What would you do if your revenue crashed 80 percent in eight weeks?
While that’s unlikely to happen, you can use that question as a frame for figuring out what bold moves you could initiate over the next few months that will position your firm for long-term profitable growth.
By making changes now from a position of strength, you increase the resiliency of your company and create the space to respond powerfully when a real emergency arises.
Here are three “bold moves” you can initiate right now.
1. Fire—then rehire—yourself.
As the founder of the company, it can be hard to get a “detached” perspective on what you can/should do in your business. Your identity might be tied up in what you’ve done up to this point to get your company where it is, and to make bold changes might mean you have to admit that what got you here won’t get you there.

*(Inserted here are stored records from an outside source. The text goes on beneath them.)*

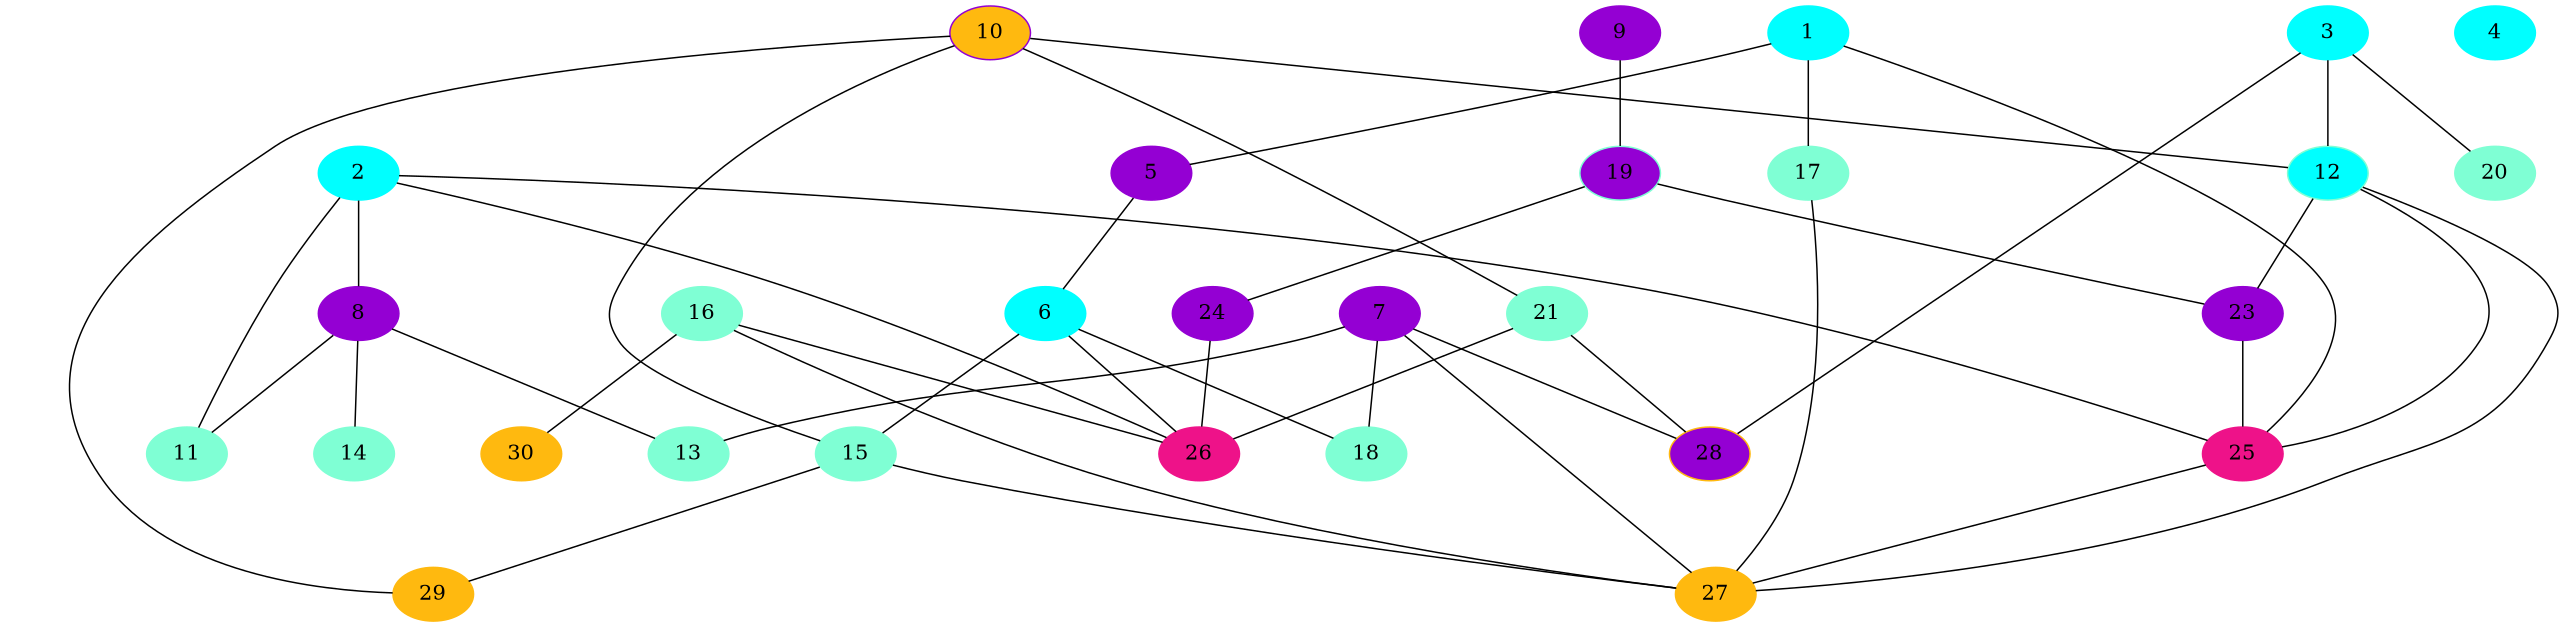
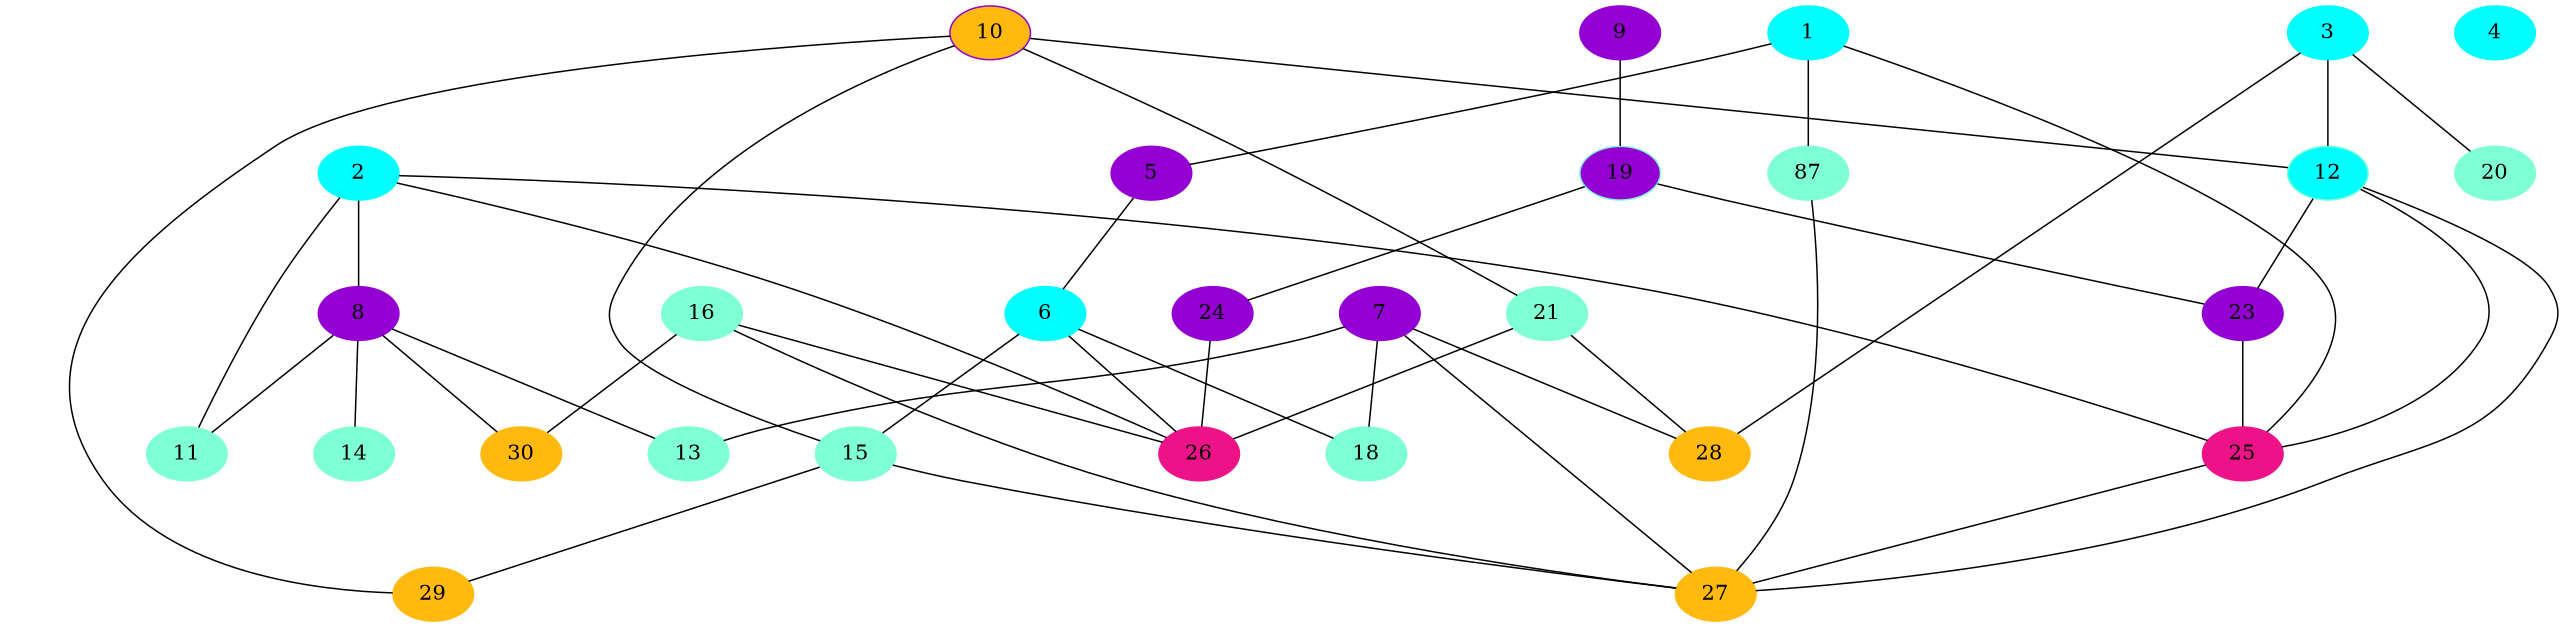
  graph {
    nodesep=0.8
    rankdir=TB
    ranksep=0.8
    node [color=aquamarine style=filled]
    1 [color=aqua]
    5 [color=darkviolet]
-   17
+   17 [label=87]
    25 [color=deeppink2]
    6 [color=aqua]
    27 [color=darkgoldenrod1]
    26 [color=deeppink2]
    15
    18
    2 [color=aqua]
    8 [color=darkviolet]
    11
    13
    14
    30 [color=darkgoldenrod1]
    3 [color=aqua]
    12 [fillcolor=aqua]
    20
-   28 [color=darkgoldenrod1 fillcolor=darkviolet]
+   28 [color=darkgoldenrod1]
    23 [color=darkviolet]
    29 [color=darkgoldenrod1]
    7 [color=darkviolet]
    9 [color=darkviolet]
    19 [fillcolor=darkviolet]
    24 [color=darkviolet]
    10 [color=darkviolet fillcolor=darkgoldenrod1]
    21
    16
    4 [color=aqua]
    1 -- 5
    1 -- 17
    1 -- 25
    5 -- 6
    17 -- 27
    25 -- 27
    6 -- 26
    6 -- 15
    6 -- 18
    15 -- 27
    15 -- 29
    2 -- 25
    2 -- 26
    2 -- 8
    2 -- 11
    8 -- 11
    8 -- 13
    8 -- 14
+   8 -- 30
    3 -- 12
    3 -- 20
    3 -- 28
    12 -- 25
    12 -- 27
    12 -- 23
    23 -- 25
    7 -- 27
    7 -- 18
    7 -- 13
    7 -- 28
    9 -- 19
    19 -- 23
    19 -- 24
    24 -- 26
    10 -- 15
    10 -- 12
    10 -- 29
    10 -- 21
    21 -- 26
    21 -- 28
    16 -- 27
    16 -- 26
    16 -- 30
  }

Changing direction and changing people is never easy, especially if your business is performing well and you’re not in an emergency situation.
One way to jumpstart change is to do what former Intel CEO Andy Grove did. He’s famous for “firing” himself when the company faced a “bet the company” decision on whether or not to stay in the memory chip business.
To answer that question, he asked Intel co-founder Gordon Moore, “If we got kicked out and the board brought in a new CEO, what would he do?” Moore said the new CEO would get them out of the memory chip business. Cleverly, Grove responded, “Why shouldn’t you and I walk out the door, come back and do it ourselves?”
Using this metaphorical “fire yourself,” Grove was able to detach and free himself from the baggage of past decisions that no longer made sense. With this new sense of freedom, he could start a new strategy with a clean slate.
Map out what would happen if you continue on your current course for the next five years. Then, fire yourself and develop a new strategy as if you were a new CEO coming in cold from the outside. What would your strategy be if you felt no constraint from “That’s the way we’ve always done it”?
Develop your plan and then execute the plan.
2. Go for the triple double.
A triple double is doubling your business … three times. In other words, it’s an 8x increase in your business. Whoa.
Imagine for a moment that your business is 8x its current size. What’s your immediate, visceral reaction?
Excitement? Fear? Challenge? Not worth the effort?
Achieving a triple double goal is not nearly as important as what you and your company become along the way. Done in good faith, here are a couple benefits of this stretch goal.
First, growing 8x can increase your impact 8x. And even if you fall short, you will likely be much further ahead than if you set a more conservative goal.
Be inspired by the goal, but not so fixated on it that you lose sight of an unfolding path that might lead to an even better outcome.
Second, going for a triple double requires you to shift from incremental thinking to exponential thinking. Incremental thinkers focus on incremental growth. They look for ways to grow 10 – 15 percent per year. Sure, that’s nice growth, but you’re simply not going to hit a triple double by growing 10 – 15 percent per year so you need a new framework for thinking about growth.
A key benefit of the triple double is it requires you to elevate your thinking. It requires you to breakout of living in the highly probable and predictable world to moving into the realm of aspirational possibility.
3. Make yourself irrelevant to your business.
This might seem a little strange but the more valuable you are to the business, the less valuable the business is. If you can’t step away from the business for a material amount of time and have it still fire on all cylinders while you’re gone, then you don’t have a business, you have a job.
Imagine for a moment if you could take material time away from your business to just…think. Or explore. Or recharge. Or get fit. Or meditate. Or travel the world and pay attention to what’s going on. Do you think you’d come back from that time away with a renewed sense of purpose and energy?
Traveling the world and not checking in with the office is not the only measure of how irrelevant you are to your business.
The measure of your business is how little you’re needed in the day-to-day running of it. When you are free from the constraints of always being “on,” you become free to explore the edges of your opportunities. You become free to sense the next wave that your business can ride and you start to envision what your business could become in its next iteration.
Those of you who read this article and “go deep” with these three bold moves, who embed them into your very fiber and act on them, will be the same advisors who 5 years from now will have grown their business and improved their quality of life by an order of magnitude.